To answer that question requires looking quite a ways out, and having plausible forecasts about such things as the velocity of globalization, the probability of enduring regional conflicts or intermittent paralysis-by-terrorism, the long-run demographic trends on various continents, and more.

Since few possess that crystal ball, permit me to suggest where we seem to actually be in the market right now. I sense a potential generational divide. It’s not complicated: If I were 55 or 60 years old and a partner in one of these firms, I would instinctively, roundly, and rightly (so far as my own future is concerned) dismiss any of these worries. My effective time horizon is five or ten years, and all should be smooth sailing for at least that long (reputational markets are extremely sticky, if nothing else).

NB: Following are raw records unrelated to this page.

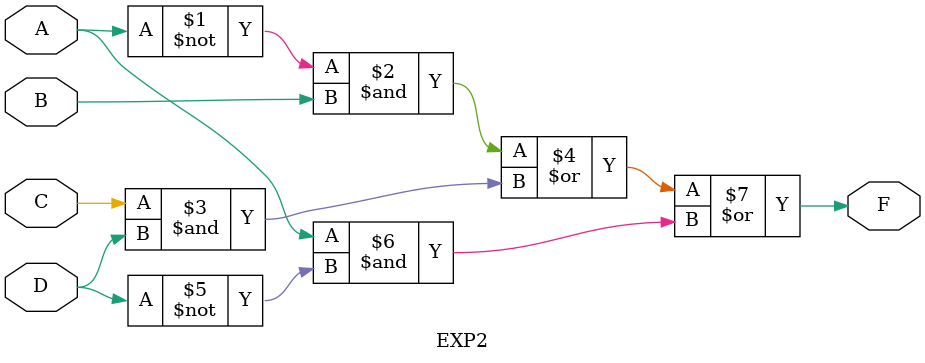
<source format=v>
module EXP2 (
    input  wire A,
    input  wire B,
    input  wire C,
    input  wire D,
    output wire F
);

assign F = (~A & B) | (C & D) | (A & ~D);

endmodule


</source>
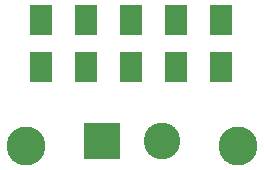
<source format=gts>
G04 #@! TF.GenerationSoftware,KiCad,Pcbnew,6.0.9-8da3e8f707~116~ubuntu20.04.1*
G04 #@! TF.CreationDate,2023-03-26T14:19:45+00:00*
G04 #@! TF.ProjectId,LEC001020,4c454330-3031-4303-9230-2e6b69636164,rev?*
G04 #@! TF.SameCoordinates,Original*
G04 #@! TF.FileFunction,Soldermask,Top*
G04 #@! TF.FilePolarity,Negative*
%FSLAX46Y46*%
G04 Gerber Fmt 4.6, Leading zero omitted, Abs format (unit mm)*
G04 Created by KiCad (PCBNEW 6.0.9-8da3e8f707~116~ubuntu20.04.1) date 2023-03-26 14:19:45*
%MOMM*%
%LPD*%
G01*
G04 APERTURE LIST*
G04 Aperture macros list*
%AMRoundRect*
0 Rectangle with rounded corners*
0 $1 Rounding radius*
0 $2 $3 $4 $5 $6 $7 $8 $9 X,Y pos of 4 corners*
0 Add a 4 corners polygon primitive as box body*
4,1,4,$2,$3,$4,$5,$6,$7,$8,$9,$2,$3,0*
0 Add four circle primitives for the rounded corners*
1,1,$1+$1,$2,$3*
1,1,$1+$1,$4,$5*
1,1,$1+$1,$6,$7*
1,1,$1+$1,$8,$9*
0 Add four rect primitives between the rounded corners*
20,1,$1+$1,$2,$3,$4,$5,0*
20,1,$1+$1,$4,$5,$6,$7,0*
20,1,$1+$1,$6,$7,$8,$9,0*
20,1,$1+$1,$8,$9,$2,$3,0*%
G04 Aperture macros list end*
%ADD10RoundRect,0.051000X0.900000X-1.250000X0.900000X1.250000X-0.900000X1.250000X-0.900000X-1.250000X0*%
%ADD11C,3.302000*%
%ADD12RoundRect,0.051000X-1.500000X-1.500000X1.500000X-1.500000X1.500000X1.500000X-1.500000X1.500000X0*%
%ADD13C,3.102000*%
G04 APERTURE END LIST*
D10*
G04 #@! TO.C,D5*
X20000000Y-7260000D03*
X20000000Y-3260000D03*
G04 #@! TD*
G04 #@! TO.C,D4*
X16190000Y-7260000D03*
X16190000Y-3260000D03*
G04 #@! TD*
G04 #@! TO.C,D1*
X4760000Y-7260000D03*
X4760000Y-3260000D03*
G04 #@! TD*
G04 #@! TO.C,D2*
X8570000Y-7260000D03*
X8570000Y-3260000D03*
G04 #@! TD*
G04 #@! TO.C,D3*
X12380000Y-7260000D03*
X12380000Y-3260000D03*
G04 #@! TD*
D11*
G04 #@! TO.C,H1*
X21500000Y-14000000D03*
G04 #@! TD*
G04 #@! TO.C,H2*
X3500000Y-14000000D03*
G04 #@! TD*
D12*
G04 #@! TO.C,J1*
X9920000Y-13500000D03*
D13*
X15000000Y-13500000D03*
G04 #@! TD*
M02*

</source>
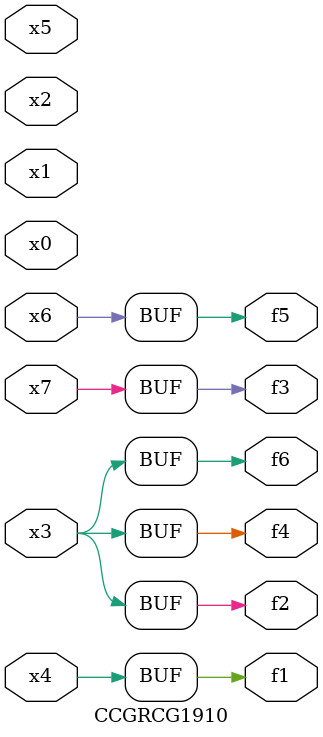
<source format=v>
module CCGRCG1910(
	input x0, x1, x2, x3, x4, x5, x6, x7,
	output f1, f2, f3, f4, f5, f6
);
	assign f1 = x4;
	assign f2 = x3;
	assign f3 = x7;
	assign f4 = x3;
	assign f5 = x6;
	assign f6 = x3;
endmodule

</source>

But if I were 40, with a time horizon of a few decades? Wouldn’t I be wondering, “What’s the plan here, guys?”

I don’t know about you, but that’s exactly what I would want to know. The problem is that the answer is far from obvious, but a bigger problem by far — if true of any of these firms — would be if they’re not thinking as hard as they can about answering that question.